*What is required*: Identify every line in the items below that contains the string "center" and copy each of those lines. Case matters.

*Data extract*:
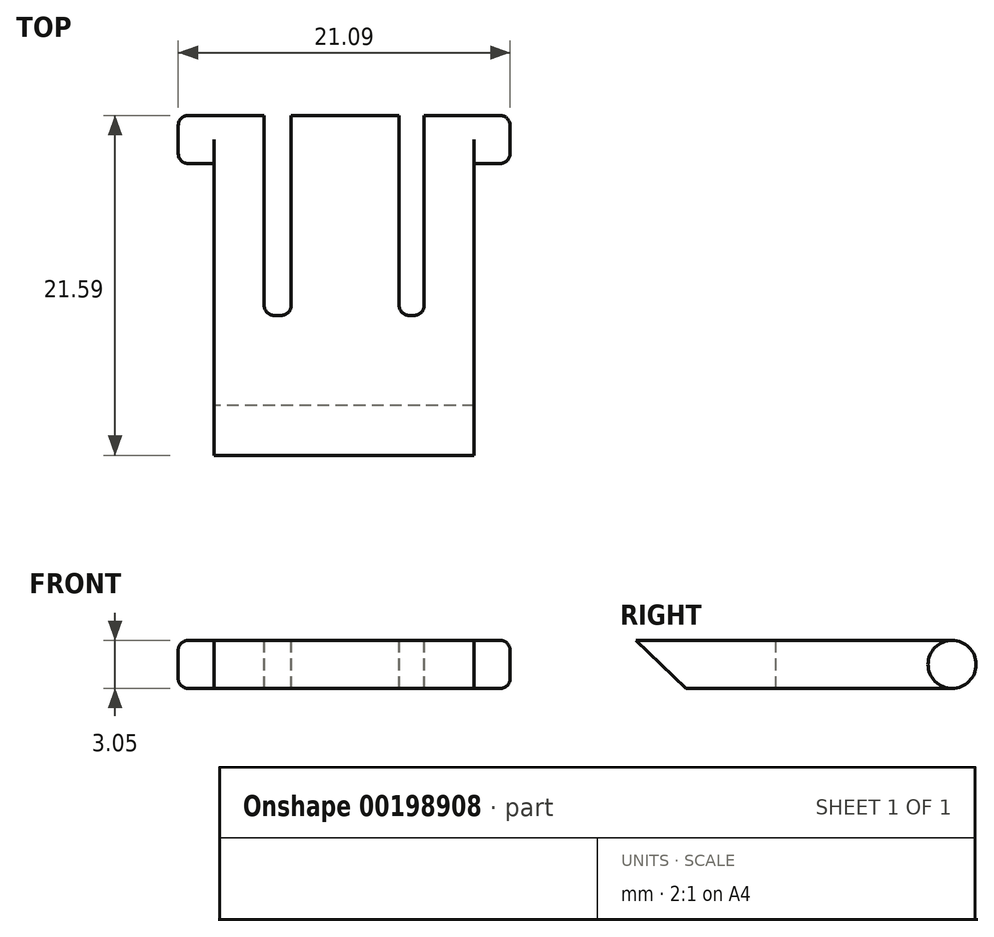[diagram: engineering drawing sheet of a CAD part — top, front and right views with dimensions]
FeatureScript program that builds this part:
annotation { "Feature Type Name" : "Feature", "Feature Type Description" : "" }
export const myFeature = defineFeature(function(context is Context, id is Id, definition is map)
    precondition{}
    {
        {
            var Q0;
            Q0=qCreatedBy(makeId("Top.planeOp"),FACE);
            var sketch = newSketch(context, id + "F0", { "sketchPlane" : qUnion([Q0])});
            skLineSegment(sketch, "E0.bottom", {"start": v(0, 0) * mm, "end": v(16.51, 0) * mm});
            skLineSegment(sketch, "E0.top", {"start": v(0, 21.59) * mm, "end": v(16.51, 21.59) * mm});
            skLineSegment(sketch, "E0.left", {"start": v(0, 0) * mm, "end": v(0, 21.59) * mm});
            skLineSegment(sketch, "E0.right", {"start": v(16.51, 0) * mm, "end": v(16.51, 21.59) * mm});
            skSolve(sketch);
        }
        {
            var Q0;
            Q0 = qSketchRegion(id + "F0", true);
            extrude(context, id + "F1", {"entities" : qUnion([Q0]), "depth" : 3.05 * mm});
        }
        {
            var Q0;
            Q0=makeQuery(id+"F1.opExtrude","CAP_FACE",FACE,{"disambiguationData":[OSD([sQuery(id+"F0.wireOp",EDGE,"E0.bottom"),sQuery(id+"F0.wireOp",EDGE,"E0.top"),sQuery(id+"F0.wireOp",EDGE,"E0.left"),sQuery(id+"F0.wireOp",EDGE,"E0.right")])],"isStart":false});
            var sketch = newSketch(context, id + "F2", { "sketchPlane" : qUnion([Q0])});
            skLineSegment(sketch, "E1.bottom", {"start": v(3.17, 21.59) * mm, "end": v(4.89, 21.59) * mm});
            skLineSegment(sketch, "E1.top", {"start": v(3.18, 8.9) * mm, "end": v(4.89, 8.9) * mm});
            skLineSegment(sketch, "E1.left", {"start": v(3.17, 21.59) * mm, "end": v(3.18, 8.9) * mm});
            skLineSegment(sketch, "E1.right", {"start": v(4.89, 21.59) * mm, "end": v(4.89, 8.9) * mm});
            skSolve(sketch);
        }
        {
            var Q0;
            Q0 = qSketchRegion(id + "F2", true);
            extrude(context, id + "F3", {"entities" : qUnion([Q0]), "operationType" : NewBodyOperationType.REMOVE, "oppositeDirection" : true, "depth" : 25.4 * mm});
        }
        {
            var Q0;
            Q0=makeQuery(id+"F1.opExtrude","CAP_FACE",FACE,{"disambiguationData":[OSD([sQuery(id+"F0.wireOp",EDGE,"E0.bottom"),sQuery(id+"F0.wireOp",EDGE,"E0.top"),sQuery(id+"F0.wireOp",EDGE,"E0.left"),sQuery(id+"F0.wireOp",EDGE,"E0.right")])],"isStart":false});
            var sketch = newSketch(context, id + "F4", { "sketchPlane" : qUnion([Q0])});
            skLineSegment(sketch, "E2.bottom", {"start": v(11.75, 21.59) * mm, "end": v(13.34, 21.59) * mm});
            skLineSegment(sketch, "E2.top", {"start": v(11.75, 8.9) * mm, "end": v(13.34, 8.9) * mm});
            skLineSegment(sketch, "E2.left", {"start": v(11.75, 21.59) * mm, "end": v(11.75, 8.9) * mm});
            skLineSegment(sketch, "E2.right", {"start": v(13.34, 21.59) * mm, "end": v(13.34, 8.9) * mm});
            skSolve(sketch);
        }
        {
            var Q0;
            Q0=makeQuery(id+"F4.imprint","IMPRINT",FACE,{"disambiguationData":[TD([[makeQuery(id+"F4.imprint","IMPRINT",EDGE,{"derivedFrom":sQuery(id+"F4.wireOp",EDGE,"E2.bottom")}),-1.0]])]});
            extrude(context, id + "F5", {"entities" : qUnion([Q0]), "operationType" : NewBodyOperationType.REMOVE, "oppositeDirection" : true, "depth" : 25.4 * mm});
        }
        {
            var Q0;
            Q0=makeQuery(id+"F1.opExtrude","SWEPT_FACE",FACE,{"disambiguationData":[OSD([sQuery(id+"F0.wireOp",EDGE,"E0.left")])]});
            var sketch = newSketch(context, id + "F6", { "sketchPlane" : qUnion([Q0])});
            skLineSegment(sketch, "E3", {"start": v(0, 3.05) * mm, "end": v(-3.17, 0) * mm});
            skLineSegment(sketch, "E4", {"start": v(-3.18, 0) * mm, "end": v(0, 0) * mm});
            skLineSegment(sketch, "E5", {"start": v(0, 0) * mm, "end": v(0, 3.05) * mm});
            skSolve(sketch);
        }
        {
            var Q0;
            Q0=makeQuery(id+"F6.imprint","IMPRINT",FACE,{"disambiguationData":[TD([[makeQuery(id+"F6.imprint","IMPRINT",EDGE,{"derivedFrom":sQuery(id+"F6.wireOp",EDGE,"E3")}),1.0]])]});
            extrude(context, id + "F7", {"entities" : qUnion([Q0]), "operationType" : NewBodyOperationType.REMOVE, "oppositeDirection" : true, "depth" : 25.4 * mm});
        }
        {
            var Q0;
            {var subQ0=sQuery(id+"F0.wireOp",EDGE,"E0.left");var subQ1=sQuery(id+"F0.wireOp",EDGE,"E0.top");Q0=makeQuery(id+"F3.boolean.opBoolean","SPLIT",EDGE,{"disambiguationData":[TD([makeQuery(id+"F1.opExtrude","SWEPT_FACE",FACE,{"disambiguationData":[OSD([subQ0])]})])],"derivedFrom":makeQuery(id+"F1.opExtrude","CAP_EDGE",EDGE,{"disambiguationData":[OSD([subQ1])],"isStart":false})});}
            var Q1;
            {var subQ0=sQuery(id+"F0.wireOp",EDGE,"E0.left");var subQ1=sQuery(id+"F0.wireOp",EDGE,"E0.top");Q1=makeQuery(id+"F3.boolean.opBoolean","SPLIT",EDGE,{"disambiguationData":[TD([makeQuery(id+"F1.opExtrude","SWEPT_FACE",FACE,{"disambiguationData":[OSD([subQ0])]})])],"derivedFrom":makeQuery(id+"F1.opExtrude","CAP_EDGE",EDGE,{"disambiguationData":[OSD([subQ1])],"isStart":true})});}
            var Q2;
            {var subQ0=sQuery(id+"F0.wireOp",EDGE,"E0.right");var subQ1=sQuery(id+"F0.wireOp",EDGE,"E0.top");var subQ4=makeQuery(id+"F3.opExtrude","SWEPT_FACE",FACE,{"disambiguationData":[OSD([sQuery(id+"F2.wireOp",EDGE,"E1.right")])]});Q2=makeQuery(id+"F5.boolean.opBoolean","SPLIT",EDGE,{"disambiguationData":[TD([makeQuery(id+"F3.boolean.opBoolean","COPY",FACE,{"derivedFrom":subQ4})])],"derivedFrom":makeQuery(id+"F3.boolean.opBoolean","SPLIT",EDGE,{"disambiguationData":[TD([makeQuery(id+"F1.opExtrude","SWEPT_FACE",FACE,{"disambiguationData":[OSD([subQ0])]})])],"derivedFrom":makeQuery(id+"F1.opExtrude","CAP_EDGE",EDGE,{"disambiguationData":[OSD([subQ1])],"isStart":false})})});}
            var Q3;
            {var subQ0=sQuery(id+"F0.wireOp",EDGE,"E0.right");var subQ1=sQuery(id+"F0.wireOp",EDGE,"E0.top");var subQ4=makeQuery(id+"F3.opExtrude","SWEPT_FACE",FACE,{"disambiguationData":[OSD([sQuery(id+"F2.wireOp",EDGE,"E1.right")])]});Q3=makeQuery(id+"F5.boolean.opBoolean","SPLIT",EDGE,{"disambiguationData":[TD([makeQuery(id+"F3.boolean.opBoolean","COPY",FACE,{"derivedFrom":subQ4})])],"derivedFrom":makeQuery(id+"F3.boolean.opBoolean","SPLIT",EDGE,{"disambiguationData":[TD([makeQuery(id+"F1.opExtrude","SWEPT_FACE",FACE,{"disambiguationData":[OSD([subQ0])]})])],"derivedFrom":makeQuery(id+"F1.opExtrude","CAP_EDGE",EDGE,{"disambiguationData":[OSD([subQ1])],"isStart":true})})});}
            var Q4;
            {var subQ0=sQuery(id+"F0.wireOp",EDGE,"E0.right");var subQ1=sQuery(id+"F0.wireOp",EDGE,"E0.top");var subQ4=makeQuery(id+"F1.opExtrude","SWEPT_FACE",FACE,{"disambiguationData":[OSD([subQ0])]});Q4=makeQuery(id+"F5.boolean.opBoolean","SPLIT",EDGE,{"disambiguationData":[TD([subQ4])],"derivedFrom":makeQuery(id+"F3.boolean.opBoolean","SPLIT",EDGE,{"disambiguationData":[TD([subQ4])],"derivedFrom":makeQuery(id+"F1.opExtrude","CAP_EDGE",EDGE,{"disambiguationData":[OSD([subQ1])],"isStart":false})})});}
            var Q5;
            {var subQ0=sQuery(id+"F0.wireOp",EDGE,"E0.right");var subQ1=sQuery(id+"F0.wireOp",EDGE,"E0.top");var subQ4=makeQuery(id+"F1.opExtrude","SWEPT_FACE",FACE,{"disambiguationData":[OSD([subQ0])]});Q5=makeQuery(id+"F5.boolean.opBoolean","SPLIT",EDGE,{"disambiguationData":[TD([subQ4])],"derivedFrom":makeQuery(id+"F3.boolean.opBoolean","SPLIT",EDGE,{"disambiguationData":[TD([subQ4])],"derivedFrom":makeQuery(id+"F1.opExtrude","CAP_EDGE",EDGE,{"disambiguationData":[OSD([subQ1])],"isStart":true})})});}
            fillet(context, id + "F8", {"entities" : qUnion([Q0, Q1, Q2, Q3, Q4, Q5]), "radius" : 1.52 * mm, "tangentPropagation" : true, "allowEdgeOverflow" : false});
        }
        {
            var Q0;
            Q0=makeQuery(id+"F1.opExtrude","SWEPT_FACE",FACE,{"disambiguationData":[OSD([sQuery(id+"F0.wireOp",EDGE,"E0.left")])]});
            var sketch = newSketch(context, id + "F9", { "sketchPlane" : qUnion([Q0])});
            skCircle(sketch, "E6", {"center": v(-20.07, 1.52) * mm, "radius": 1.52 * mm});
            skSolve(sketch);
        }
        {
            var Q0;
            Q0 = qSketchRegion(id + "F9", true);
            extrude(context, id + "F10", {"entities" : qUnion([Q0]), "operationType" : NewBodyOperationType.ADD, "depth" : 2.3 * mm});
        }
        {
            var Q0;
            Q0=makeQuery(id+"F1.opExtrude","SWEPT_FACE",FACE,{"disambiguationData":[OSD([sQuery(id+"F0.wireOp",EDGE,"E0.right")])]});
            var sketch = newSketch(context, id + "F11", { "sketchPlane" : qUnion([Q0])});
            skCircle(sketch, "E7", {"center": v(20.07, 1.52) * mm, "radius": 1.52 * mm});
            skSolve(sketch);
        }
        {
            var Q0;
            Q0 = qSketchRegion(id + "F11", true);
            extrude(context, id + "F12", {"entities" : qUnion([Q0]), "operationType" : NewBodyOperationType.ADD, "depth" : 2.3 * mm});
        }
        {
            var Q0;
            Q0=makeQuery(id+"F12.opExtrude","CAP_EDGE",EDGE,{"disambiguationData":[OSD([sQuery(id+"F11.wireOp",EDGE,"E7")])],"isStart":false});
            var Q1;
            Q1=makeQuery(id+"F10.opExtrude","CAP_EDGE",EDGE,{"disambiguationData":[OSD([sQuery(id+"F9.wireOp",EDGE,"E6")])],"isStart":false});
            fillet(context, id + "F13", {"entities" : qUnion([Q0, Q1]), "radius" : 0.64 * mm, "tangentPropagation" : true, "allowEdgeOverflow" : false});
        }
        {
            var Q0;
            Q0=makeQuery(id+"F5.boolean.opBoolean","COPY",EDGE,{"derivedFrom":makeQuery(id+"F5.opExtrude","SWEPT_EDGE",EDGE,{"disambiguationData":[OSD([sQuery(id+"F4.wireOp",EDGE,"E2.top"),sQuery(id+"F4.wireOp",EDGE,"E2.left")])]})});
            var Q1;
            Q1=makeQuery(id+"F5.boolean.opBoolean","COPY",EDGE,{"derivedFrom":makeQuery(id+"F5.opExtrude","SWEPT_EDGE",EDGE,{"disambiguationData":[OSD([sQuery(id+"F4.wireOp",EDGE,"E2.top"),sQuery(id+"F4.wireOp",EDGE,"E2.right")])]})});
            var Q2;
            Q2=makeQuery(id+"F3.boolean.opBoolean","COPY",EDGE,{"derivedFrom":makeQuery(id+"F3.opExtrude","SWEPT_EDGE",EDGE,{"disambiguationData":[OSD([sQuery(id+"F2.wireOp",EDGE,"E1.top"),sQuery(id+"F2.wireOp",EDGE,"E1.left")])]})});
            var Q3;
            Q3=makeQuery(id+"F3.boolean.opBoolean","COPY",EDGE,{"derivedFrom":makeQuery(id+"F3.opExtrude","SWEPT_EDGE",EDGE,{"disambiguationData":[OSD([sQuery(id+"F2.wireOp",EDGE,"E1.top"),sQuery(id+"F2.wireOp",EDGE,"E1.right")])]})});
            fillet(context, id + "F14", {"entities" : qUnion([Q0, Q1, Q2, Q3]), "radius" : 0.64 * mm, "tangentPropagation" : true, "allowEdgeOverflow" : false});
        }
    });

*Output for this exercise*:
            skCircle(sketch, "E6", {"center": v(-20.07, 1.52) * mm, "radius": 1.52 * mm});
            skCircle(sketch, "E7", {"center": v(20.07, 1.52) * mm, "radius": 1.52 * mm});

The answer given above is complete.